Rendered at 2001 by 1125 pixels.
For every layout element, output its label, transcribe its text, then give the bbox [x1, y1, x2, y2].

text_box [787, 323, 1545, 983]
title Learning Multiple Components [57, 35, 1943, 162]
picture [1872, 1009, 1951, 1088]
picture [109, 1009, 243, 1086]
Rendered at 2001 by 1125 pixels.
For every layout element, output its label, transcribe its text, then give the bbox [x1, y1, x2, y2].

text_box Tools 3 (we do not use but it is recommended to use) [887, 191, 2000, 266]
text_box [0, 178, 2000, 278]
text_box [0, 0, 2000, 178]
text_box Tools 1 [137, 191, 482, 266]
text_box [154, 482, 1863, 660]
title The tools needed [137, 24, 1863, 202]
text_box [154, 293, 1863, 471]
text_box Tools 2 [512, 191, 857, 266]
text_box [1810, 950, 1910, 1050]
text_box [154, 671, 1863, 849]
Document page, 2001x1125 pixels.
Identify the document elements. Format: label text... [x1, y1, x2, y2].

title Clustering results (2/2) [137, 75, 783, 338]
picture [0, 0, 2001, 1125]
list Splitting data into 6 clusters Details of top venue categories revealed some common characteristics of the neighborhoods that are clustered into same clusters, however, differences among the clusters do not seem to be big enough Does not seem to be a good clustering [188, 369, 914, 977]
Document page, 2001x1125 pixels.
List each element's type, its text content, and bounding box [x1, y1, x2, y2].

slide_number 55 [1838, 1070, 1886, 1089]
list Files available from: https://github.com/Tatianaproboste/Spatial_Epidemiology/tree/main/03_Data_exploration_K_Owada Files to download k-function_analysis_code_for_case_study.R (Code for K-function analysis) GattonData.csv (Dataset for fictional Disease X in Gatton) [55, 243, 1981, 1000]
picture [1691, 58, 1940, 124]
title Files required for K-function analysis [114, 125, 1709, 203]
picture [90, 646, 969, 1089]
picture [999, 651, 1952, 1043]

▶ **WHAT THE TASK REQUIRES**: Please let your answer be exactly the lines from the one holding "text_box [154, 671, 1863, 849]" through the last line of the entries above, both ends included.

▶ **RESULT OF THE TASK**:
text_box [154, 671, 1863, 849]
Document page, 2001x1125 pixels.
Identify the document elements. Format: label text... [x1, y1, x2, y2].

title Clustering results (2/2) [137, 75, 783, 338]
picture [0, 0, 2001, 1125]
list Splitting data into 6 clusters Details of top venue categories revealed some common characteristics of the neighborhoods that are clustered into same clusters, however, differences among the clusters do not seem to be big enough Does not seem to be a good clustering [188, 369, 914, 977]
Document page, 2001x1125 pixels.
List each element's type, its text content, and bounding box [x1, y1, x2, y2].

slide_number 55 [1838, 1070, 1886, 1089]
list Files available from: https://github.com/Tatianaproboste/Spatial_Epidemiology/tree/main/03_Data_exploration_K_Owada Files to download k-function_analysis_code_for_case_study.R (Code for K-function analysis) GattonData.csv (Dataset for fictional Disease X in Gatton) [55, 243, 1981, 1000]
picture [1691, 58, 1940, 124]
title Files required for K-function analysis [114, 125, 1709, 203]
picture [90, 646, 969, 1089]
picture [999, 651, 1952, 1043]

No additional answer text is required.